Adapted from Low DE, Kunz S, Schembre D et al. Esophagectomy – it’s not just about mortality any more: standardized perioperative clinical pathways improve outcomes in patients with esophageal cancer. J Gastrointest Surg 2007; 11:1395–402.

Key points

• The principle of preoperative assessment is to identify comorbidities, psychological and nutritional abnormalities that may complicate the patient’s operative intervention and perioperative recovery.

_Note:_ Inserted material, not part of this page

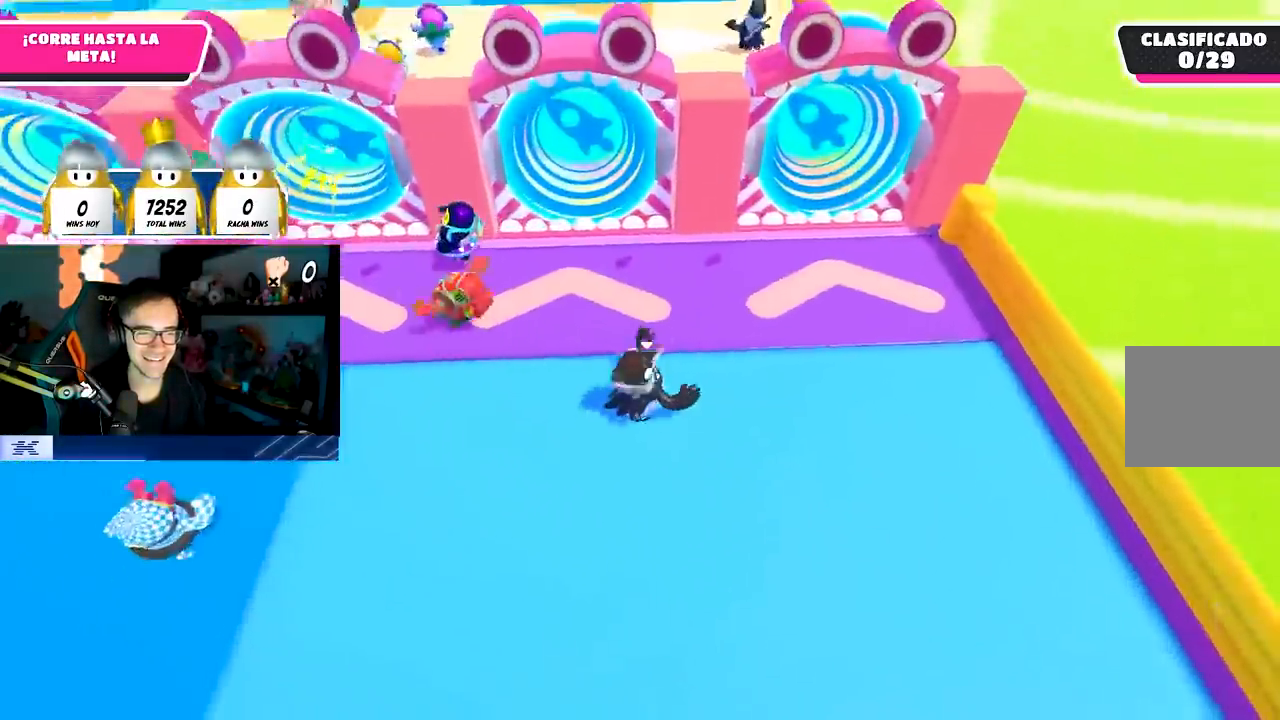
{"buttons": [], "left_stick": "up-right", "right_stick": "center", "events": []}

• Several clinical risk indices have been utilised to assess operative risk, including ASA grade, Eastern Cooperative Oncology Group (ECOG) performance status, the Karnofsky performance scale index and the Charlson comorbidity index (CCI). CCI allows quantitative scoring of a patient’s comorbidities and may provide a useful tool in the preoperative risk assessment.

• Poor exercise tolerance correlates with an increased risk of perioperative complications, which are independent of age and other patient characteristics. The use of intensive preoperative exercise has been shown to improve cardiopulmonary fitness prior to major surgery.

• Aggressive chest physiotherapy and early mobilisation may also help to reduce the incidence of pulmonary complications associated with oesophagogastric surgery in patients with respiratory risk factors.

• The multidisciplinary team (MDT) has become the cornerstone of standardising and coordinating cancer treatment. It is the appropriate venue for making specific recommendations regarding the overall treatment approach and the requirement for nutritional supplementation.

• Surgical and anaesthetic techniques, methodology of intraoperative monitoring, minimising blood losses and perioperative fluid management, as well as lung isolation techniques and intraoperative organ support, are all important perioperative factors that can influence clinical outcome following oesophagectomy or gastrectomy; producing basic platforms or pathways covering both surgery and anaesthesia perioperative standard work will help coordinate intraoperative care.

• Immediate extubation following surgery has the advantages of allowing the immediate initiation of postoperative protocols involving pain control, physiotherapy and early mobilisation.

• A more restrictive approach to fluid management during major surgery may be beneficial, with improved gastrointestinal recovery time and reduced respiratory complications. Goal-directed fluid therapy includes minimising blood loss and maintaining haemodynamic stability, and this requires regular communication between surgeon and anaesthetic teams.

• Thoracic epidural analgesia for oesophagectomy has been shown to be a highly effective method of postoperative pain relief. Furthermore, the proven benefits of thoracic epidural analgesia following oesophagectomy include earlier recovery of bowel function, reduced pulmonary complication and early extubation.

• Postoperative care pathways allow the introduction of a targeted goal-directed approach to postoperative recovery following major oesophagogastric surgery. They provide a template for all medical personnel interacting with these patients, and can outline a goal-directed recovery for each patient.

• The implementation of a clinical pathway for oesophagogastric cancer requires the personal commitment of all members of the care team and will affect a patient’s treatment at virtually every stage; these individuals and teams should be involved in formulating and adapting the clinical pathway.

• Due to the increasing complexity of the work-up of patients undergoing oesophagogastric cancer surgery, the involvement of a nurse specialist is important to ensure appropriate liaison with the patient and planning of every stage of treatment.